__OBJETIVO DEL EJERCICIO__. Transcribe sin cambios el pasaje del fragmento sobre la rutina diaria que empieza con "Pues bien. La" y continúa hasta "lo que siento.".

__FRAGMENTO PROPORCIONADO__.
Pero el hecho de ser hoy obligado a no salir permite que aflore un deseo interior de estar al aire libre. Es mi instinto de libertad que se revela.
Pues bien. La respuesta ha sido aguantar. No salir. Y por eso, si repaso mis actividades cotidianas, creo que han cambiado. Antes salía todas las tardes. Hoy no. Me levanto muy temprano, prendo mi computador y brujeo un poco por las redes. Luego despliego en pantalla un archivo de Word y comienzo a corregir, agregar o inventar textos que se asemejen a lo que pienso y expresen lo que siento.
A las seis a.m. tomo mis medicamentos crónicos, recojo el periódico y me entretengo repasando noticias o leyendo algún artículo interesante (pocos, en verdad), hecho lo cual comienzo mi caminata cotidiana hasta las ocho y media, momento en que con Alba nos aprestamos a tomar el desayuno. Luego ella a su taller de muñecas y yo al mío de palabras.

__DATOS DISPONIBLES__.
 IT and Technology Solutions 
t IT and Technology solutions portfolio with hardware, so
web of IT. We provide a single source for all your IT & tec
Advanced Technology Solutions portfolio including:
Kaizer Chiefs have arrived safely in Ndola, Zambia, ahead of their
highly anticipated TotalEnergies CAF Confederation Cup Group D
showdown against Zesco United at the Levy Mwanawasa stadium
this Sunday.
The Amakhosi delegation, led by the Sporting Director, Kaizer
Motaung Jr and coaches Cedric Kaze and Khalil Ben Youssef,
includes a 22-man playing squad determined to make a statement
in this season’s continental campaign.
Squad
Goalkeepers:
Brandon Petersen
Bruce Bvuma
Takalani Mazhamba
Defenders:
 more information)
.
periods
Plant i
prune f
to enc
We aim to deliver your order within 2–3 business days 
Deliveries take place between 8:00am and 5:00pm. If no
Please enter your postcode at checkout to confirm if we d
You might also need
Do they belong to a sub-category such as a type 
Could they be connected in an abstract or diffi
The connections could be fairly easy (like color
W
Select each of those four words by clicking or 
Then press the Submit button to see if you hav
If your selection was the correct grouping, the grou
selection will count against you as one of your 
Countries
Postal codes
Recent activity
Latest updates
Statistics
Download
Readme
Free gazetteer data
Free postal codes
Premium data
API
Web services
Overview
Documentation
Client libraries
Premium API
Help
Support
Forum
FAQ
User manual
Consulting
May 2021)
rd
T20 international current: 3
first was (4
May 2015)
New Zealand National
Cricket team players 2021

...

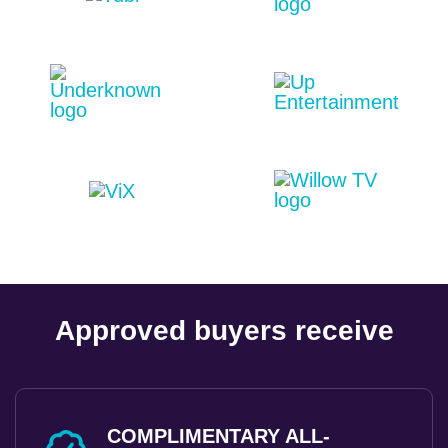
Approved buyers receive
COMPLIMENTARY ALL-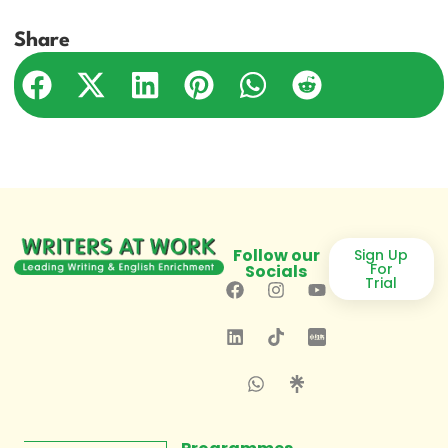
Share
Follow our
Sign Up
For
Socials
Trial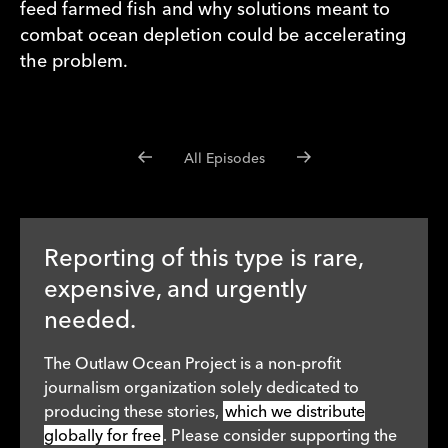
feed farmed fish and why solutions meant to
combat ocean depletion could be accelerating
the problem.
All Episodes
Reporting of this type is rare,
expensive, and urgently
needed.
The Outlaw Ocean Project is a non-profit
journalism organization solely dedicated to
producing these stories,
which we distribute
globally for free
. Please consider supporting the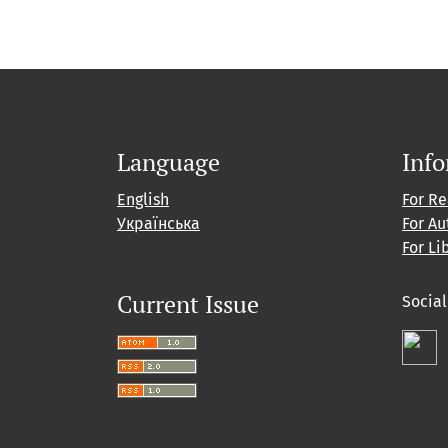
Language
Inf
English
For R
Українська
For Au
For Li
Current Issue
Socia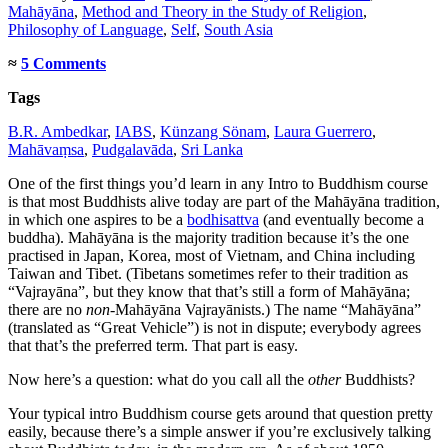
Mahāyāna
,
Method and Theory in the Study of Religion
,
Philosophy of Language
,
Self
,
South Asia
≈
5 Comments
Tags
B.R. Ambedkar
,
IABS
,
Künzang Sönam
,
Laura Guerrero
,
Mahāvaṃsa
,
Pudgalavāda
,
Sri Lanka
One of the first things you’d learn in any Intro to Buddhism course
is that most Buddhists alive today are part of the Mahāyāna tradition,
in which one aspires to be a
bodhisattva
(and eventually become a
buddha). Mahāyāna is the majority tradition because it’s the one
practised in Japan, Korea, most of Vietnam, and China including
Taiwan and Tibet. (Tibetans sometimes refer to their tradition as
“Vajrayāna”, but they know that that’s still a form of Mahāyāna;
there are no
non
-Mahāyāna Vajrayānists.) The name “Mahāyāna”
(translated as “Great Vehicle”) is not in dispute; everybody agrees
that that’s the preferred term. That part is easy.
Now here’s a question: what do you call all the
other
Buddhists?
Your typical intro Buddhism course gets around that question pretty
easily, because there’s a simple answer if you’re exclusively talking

==

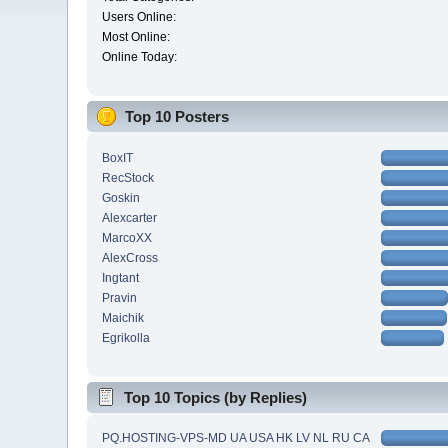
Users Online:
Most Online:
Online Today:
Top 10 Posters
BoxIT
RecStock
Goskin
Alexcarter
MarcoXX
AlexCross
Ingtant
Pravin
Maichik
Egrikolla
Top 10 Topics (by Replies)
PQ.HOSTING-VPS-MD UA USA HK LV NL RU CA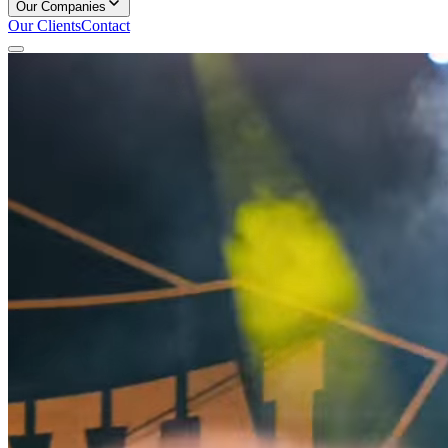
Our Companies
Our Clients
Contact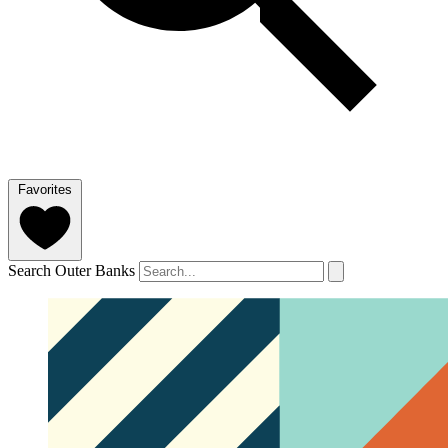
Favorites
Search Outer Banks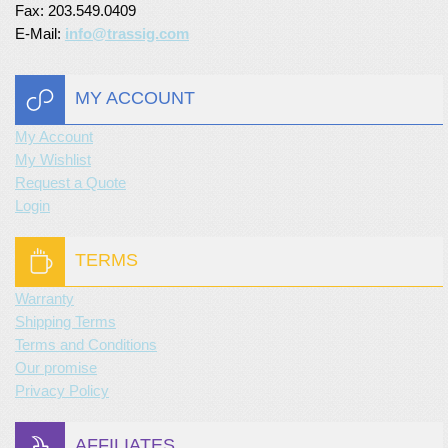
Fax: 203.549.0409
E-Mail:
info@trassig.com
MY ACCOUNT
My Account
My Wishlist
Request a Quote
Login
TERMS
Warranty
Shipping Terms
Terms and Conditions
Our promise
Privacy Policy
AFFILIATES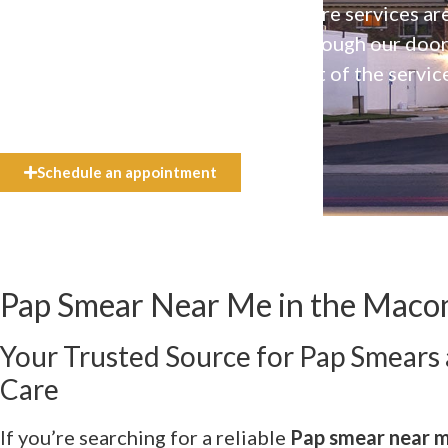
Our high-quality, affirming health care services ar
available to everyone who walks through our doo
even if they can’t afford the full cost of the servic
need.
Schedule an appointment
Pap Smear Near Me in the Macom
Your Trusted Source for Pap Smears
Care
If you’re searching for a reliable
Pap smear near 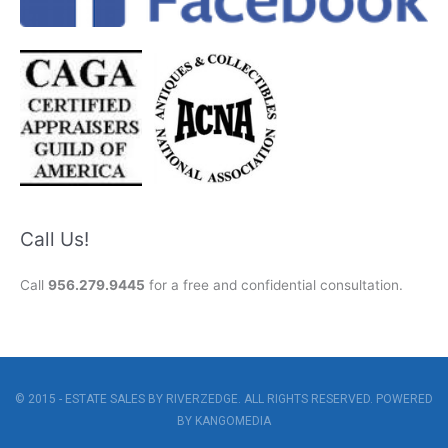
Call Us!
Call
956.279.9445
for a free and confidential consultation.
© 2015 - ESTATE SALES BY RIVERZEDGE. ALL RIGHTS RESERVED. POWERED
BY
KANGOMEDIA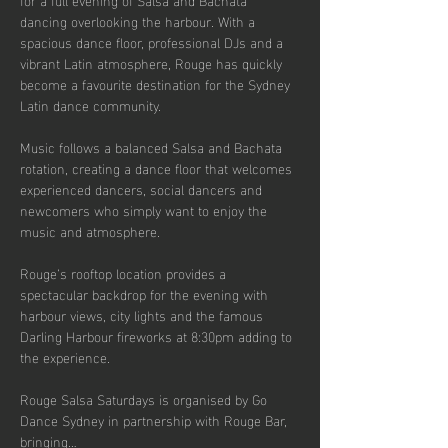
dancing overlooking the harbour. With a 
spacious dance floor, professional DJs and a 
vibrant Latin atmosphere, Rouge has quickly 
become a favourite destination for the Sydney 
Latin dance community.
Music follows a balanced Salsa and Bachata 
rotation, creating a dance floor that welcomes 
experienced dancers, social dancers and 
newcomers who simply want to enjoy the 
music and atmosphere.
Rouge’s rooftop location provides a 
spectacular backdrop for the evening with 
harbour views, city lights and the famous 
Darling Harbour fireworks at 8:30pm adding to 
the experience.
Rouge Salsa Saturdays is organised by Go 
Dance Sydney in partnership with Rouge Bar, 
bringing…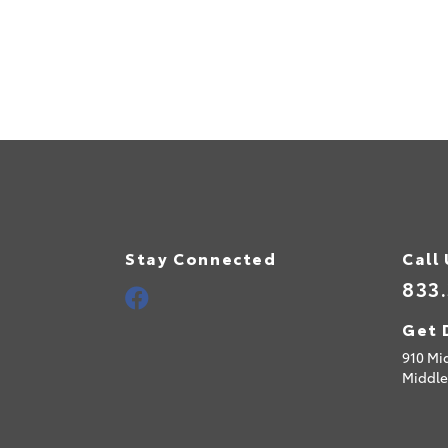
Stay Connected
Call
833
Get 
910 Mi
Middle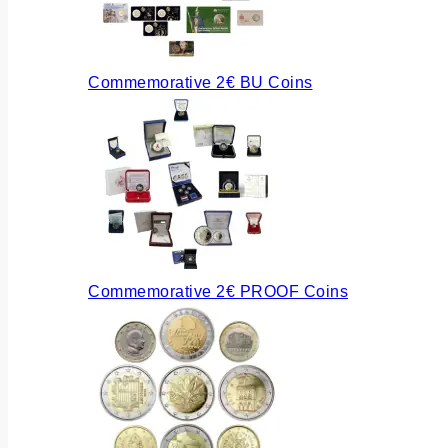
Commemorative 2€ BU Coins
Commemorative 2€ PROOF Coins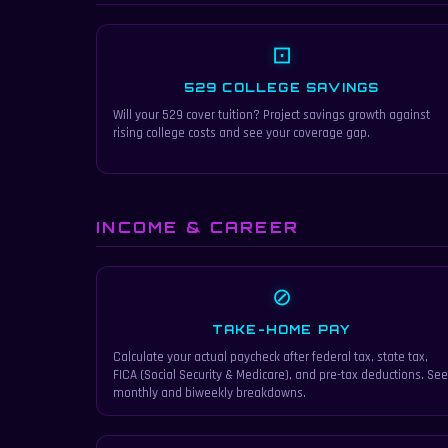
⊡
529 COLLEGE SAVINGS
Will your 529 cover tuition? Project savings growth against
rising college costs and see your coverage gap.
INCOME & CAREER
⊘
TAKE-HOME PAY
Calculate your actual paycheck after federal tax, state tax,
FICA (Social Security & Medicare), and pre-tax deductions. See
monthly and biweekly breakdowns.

__TU SOLUCIÓN__.
Pues bien. La respuesta ha sido aguantar. No salir. Y por eso, si repaso mis actividades cotidianas, creo que han cambiado. Antes salía todas las tardes. Hoy no. Me levanto muy temprano, prendo mi computador y brujeo un poco por las redes. Luego despliego en pantalla un archivo de Word y comienzo a corregir, agregar o inventar textos que se asemejen a lo que pienso y expresen lo que siento.